-- Supplied records follows --

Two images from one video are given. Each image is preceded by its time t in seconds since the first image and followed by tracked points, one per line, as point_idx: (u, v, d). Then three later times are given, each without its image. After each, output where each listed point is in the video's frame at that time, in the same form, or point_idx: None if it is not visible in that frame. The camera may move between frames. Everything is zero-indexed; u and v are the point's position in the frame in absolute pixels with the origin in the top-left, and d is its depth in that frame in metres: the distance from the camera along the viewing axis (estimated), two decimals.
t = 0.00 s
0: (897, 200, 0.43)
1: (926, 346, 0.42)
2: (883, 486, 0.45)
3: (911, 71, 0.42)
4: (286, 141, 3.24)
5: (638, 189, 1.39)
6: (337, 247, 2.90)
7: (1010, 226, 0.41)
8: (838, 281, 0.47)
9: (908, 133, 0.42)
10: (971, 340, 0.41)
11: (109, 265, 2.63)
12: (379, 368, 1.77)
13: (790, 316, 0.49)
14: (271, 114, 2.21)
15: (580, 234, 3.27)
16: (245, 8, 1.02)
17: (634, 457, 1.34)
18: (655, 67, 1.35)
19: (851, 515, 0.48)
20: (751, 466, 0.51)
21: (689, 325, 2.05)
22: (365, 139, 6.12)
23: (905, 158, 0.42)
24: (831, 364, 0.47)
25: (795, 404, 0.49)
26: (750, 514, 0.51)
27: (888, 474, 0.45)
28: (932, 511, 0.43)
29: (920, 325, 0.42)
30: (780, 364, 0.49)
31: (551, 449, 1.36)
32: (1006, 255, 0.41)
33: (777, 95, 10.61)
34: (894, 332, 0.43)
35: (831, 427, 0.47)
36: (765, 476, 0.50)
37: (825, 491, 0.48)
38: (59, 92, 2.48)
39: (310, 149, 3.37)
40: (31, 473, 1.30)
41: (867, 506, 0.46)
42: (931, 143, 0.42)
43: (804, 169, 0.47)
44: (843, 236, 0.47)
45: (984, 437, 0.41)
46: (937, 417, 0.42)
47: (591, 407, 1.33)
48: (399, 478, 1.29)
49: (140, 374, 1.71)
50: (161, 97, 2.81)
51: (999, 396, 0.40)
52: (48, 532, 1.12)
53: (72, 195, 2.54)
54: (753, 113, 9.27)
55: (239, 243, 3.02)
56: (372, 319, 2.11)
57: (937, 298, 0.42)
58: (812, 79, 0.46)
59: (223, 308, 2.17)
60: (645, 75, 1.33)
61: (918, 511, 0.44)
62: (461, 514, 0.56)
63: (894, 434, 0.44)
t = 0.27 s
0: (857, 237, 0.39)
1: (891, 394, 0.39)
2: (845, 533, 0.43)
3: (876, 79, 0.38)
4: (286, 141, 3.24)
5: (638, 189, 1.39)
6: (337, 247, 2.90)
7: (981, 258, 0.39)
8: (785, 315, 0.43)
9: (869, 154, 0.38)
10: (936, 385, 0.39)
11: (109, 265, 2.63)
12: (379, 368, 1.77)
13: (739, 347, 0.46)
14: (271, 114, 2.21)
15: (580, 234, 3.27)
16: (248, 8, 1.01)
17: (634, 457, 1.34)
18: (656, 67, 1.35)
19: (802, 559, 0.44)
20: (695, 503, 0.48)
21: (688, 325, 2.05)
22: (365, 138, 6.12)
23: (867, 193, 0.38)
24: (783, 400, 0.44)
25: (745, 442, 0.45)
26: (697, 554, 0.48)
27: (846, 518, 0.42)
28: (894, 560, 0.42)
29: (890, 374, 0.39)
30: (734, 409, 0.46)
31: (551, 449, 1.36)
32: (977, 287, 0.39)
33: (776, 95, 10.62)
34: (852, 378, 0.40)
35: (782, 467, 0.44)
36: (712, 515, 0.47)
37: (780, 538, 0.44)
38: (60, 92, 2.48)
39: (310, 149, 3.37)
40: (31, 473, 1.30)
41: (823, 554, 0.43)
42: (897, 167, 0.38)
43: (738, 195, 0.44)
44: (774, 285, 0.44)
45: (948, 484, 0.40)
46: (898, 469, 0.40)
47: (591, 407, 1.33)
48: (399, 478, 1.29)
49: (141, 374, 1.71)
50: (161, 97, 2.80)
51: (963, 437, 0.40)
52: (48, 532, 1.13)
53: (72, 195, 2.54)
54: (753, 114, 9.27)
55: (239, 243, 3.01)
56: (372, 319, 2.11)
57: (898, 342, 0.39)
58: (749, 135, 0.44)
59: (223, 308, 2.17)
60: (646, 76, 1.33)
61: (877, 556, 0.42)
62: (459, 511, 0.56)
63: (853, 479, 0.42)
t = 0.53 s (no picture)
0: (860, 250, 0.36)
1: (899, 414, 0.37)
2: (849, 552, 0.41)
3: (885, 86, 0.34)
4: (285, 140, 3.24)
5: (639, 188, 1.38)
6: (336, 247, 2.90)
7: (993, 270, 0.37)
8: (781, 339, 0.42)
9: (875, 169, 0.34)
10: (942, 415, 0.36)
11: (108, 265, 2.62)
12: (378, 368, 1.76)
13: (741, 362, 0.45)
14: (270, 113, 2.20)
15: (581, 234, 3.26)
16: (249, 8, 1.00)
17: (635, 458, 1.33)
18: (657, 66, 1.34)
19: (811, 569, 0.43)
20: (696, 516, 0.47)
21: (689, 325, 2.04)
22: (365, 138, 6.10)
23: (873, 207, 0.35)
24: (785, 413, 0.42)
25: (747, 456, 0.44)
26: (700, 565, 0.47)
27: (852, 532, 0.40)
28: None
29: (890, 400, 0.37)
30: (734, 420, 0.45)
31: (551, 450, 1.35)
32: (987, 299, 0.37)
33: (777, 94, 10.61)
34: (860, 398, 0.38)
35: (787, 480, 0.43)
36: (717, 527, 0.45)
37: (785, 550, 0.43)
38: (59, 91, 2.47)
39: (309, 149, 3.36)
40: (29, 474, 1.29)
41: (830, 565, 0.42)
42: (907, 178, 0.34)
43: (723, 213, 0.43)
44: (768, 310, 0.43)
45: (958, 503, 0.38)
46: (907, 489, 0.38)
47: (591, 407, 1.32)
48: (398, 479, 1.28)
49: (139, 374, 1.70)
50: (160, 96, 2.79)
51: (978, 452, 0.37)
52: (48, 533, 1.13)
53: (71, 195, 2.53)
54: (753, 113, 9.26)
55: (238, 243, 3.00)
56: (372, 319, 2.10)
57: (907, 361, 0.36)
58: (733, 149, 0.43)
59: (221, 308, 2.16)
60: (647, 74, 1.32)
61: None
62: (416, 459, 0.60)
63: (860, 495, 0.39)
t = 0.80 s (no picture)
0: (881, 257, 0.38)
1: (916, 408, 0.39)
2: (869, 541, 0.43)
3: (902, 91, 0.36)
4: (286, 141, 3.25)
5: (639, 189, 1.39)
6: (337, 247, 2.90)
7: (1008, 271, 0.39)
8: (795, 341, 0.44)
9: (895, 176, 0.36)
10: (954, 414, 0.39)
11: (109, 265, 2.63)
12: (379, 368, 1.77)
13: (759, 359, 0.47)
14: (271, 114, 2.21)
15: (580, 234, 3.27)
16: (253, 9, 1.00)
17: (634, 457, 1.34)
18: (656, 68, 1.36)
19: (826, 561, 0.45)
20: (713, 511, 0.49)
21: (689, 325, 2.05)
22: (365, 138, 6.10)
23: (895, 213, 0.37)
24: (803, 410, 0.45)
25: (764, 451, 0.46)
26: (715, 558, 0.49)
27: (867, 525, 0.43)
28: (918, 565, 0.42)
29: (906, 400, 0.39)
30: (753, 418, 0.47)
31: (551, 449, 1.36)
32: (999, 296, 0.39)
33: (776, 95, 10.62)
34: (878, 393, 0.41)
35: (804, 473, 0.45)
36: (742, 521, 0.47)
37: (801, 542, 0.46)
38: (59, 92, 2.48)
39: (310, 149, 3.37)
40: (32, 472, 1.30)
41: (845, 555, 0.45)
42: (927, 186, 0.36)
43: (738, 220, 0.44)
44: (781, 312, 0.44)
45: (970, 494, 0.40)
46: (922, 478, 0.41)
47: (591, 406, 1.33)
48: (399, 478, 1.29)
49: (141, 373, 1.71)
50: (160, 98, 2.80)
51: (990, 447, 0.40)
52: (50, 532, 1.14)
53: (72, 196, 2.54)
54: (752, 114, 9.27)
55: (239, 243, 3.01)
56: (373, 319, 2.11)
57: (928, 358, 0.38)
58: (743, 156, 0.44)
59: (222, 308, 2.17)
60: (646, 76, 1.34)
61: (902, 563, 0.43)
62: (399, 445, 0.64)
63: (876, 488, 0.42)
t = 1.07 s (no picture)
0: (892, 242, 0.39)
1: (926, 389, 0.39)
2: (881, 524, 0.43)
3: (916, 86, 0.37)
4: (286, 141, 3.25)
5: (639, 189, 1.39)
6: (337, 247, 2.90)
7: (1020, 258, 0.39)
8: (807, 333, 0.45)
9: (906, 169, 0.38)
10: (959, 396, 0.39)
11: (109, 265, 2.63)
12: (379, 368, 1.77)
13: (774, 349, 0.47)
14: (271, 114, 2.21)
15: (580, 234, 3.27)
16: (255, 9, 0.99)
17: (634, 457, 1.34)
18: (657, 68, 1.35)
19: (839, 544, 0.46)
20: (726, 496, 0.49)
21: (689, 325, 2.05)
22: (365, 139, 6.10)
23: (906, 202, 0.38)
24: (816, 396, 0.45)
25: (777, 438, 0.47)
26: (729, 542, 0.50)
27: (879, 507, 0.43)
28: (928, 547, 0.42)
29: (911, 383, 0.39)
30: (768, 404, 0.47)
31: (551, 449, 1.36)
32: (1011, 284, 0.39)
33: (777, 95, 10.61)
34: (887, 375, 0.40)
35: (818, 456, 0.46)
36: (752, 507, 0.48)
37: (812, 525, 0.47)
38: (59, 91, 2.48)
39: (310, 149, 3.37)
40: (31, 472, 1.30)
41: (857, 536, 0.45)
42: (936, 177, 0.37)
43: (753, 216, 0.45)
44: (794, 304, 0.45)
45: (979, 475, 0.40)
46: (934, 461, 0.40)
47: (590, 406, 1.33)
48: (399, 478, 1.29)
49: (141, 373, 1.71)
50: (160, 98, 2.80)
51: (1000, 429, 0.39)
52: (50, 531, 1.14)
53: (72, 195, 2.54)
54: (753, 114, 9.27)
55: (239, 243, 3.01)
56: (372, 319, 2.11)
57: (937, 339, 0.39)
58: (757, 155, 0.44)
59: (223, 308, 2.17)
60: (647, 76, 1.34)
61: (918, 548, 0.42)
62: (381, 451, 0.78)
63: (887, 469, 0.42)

-- Supplied records concluded --

_Goal of the exercise_: Set down, word for word, each line from the top of the records above through the line with "1: (926, 346, 0.42)".

_Reply_:
Two images from one video are given. Each image is preceded by its time t in seconds since the first image and followed by tracked points, one per line, as point_idx: (u, v, d). Then three later times are given, each without its image. After each, output where each listed point is in the video's frame at that time, in the same form, or point_idx: None if it is not visible in that frame. The camera may move between frames. Everything is zero-indexed; u and v are the point's position in the frame in absolute pixels with the origin in the top-left, and d is its depth in that frame in metres: the distance from the camera along the viewing axis (estimated), two decimals.
t = 0.00 s
0: (897, 200, 0.43)
1: (926, 346, 0.42)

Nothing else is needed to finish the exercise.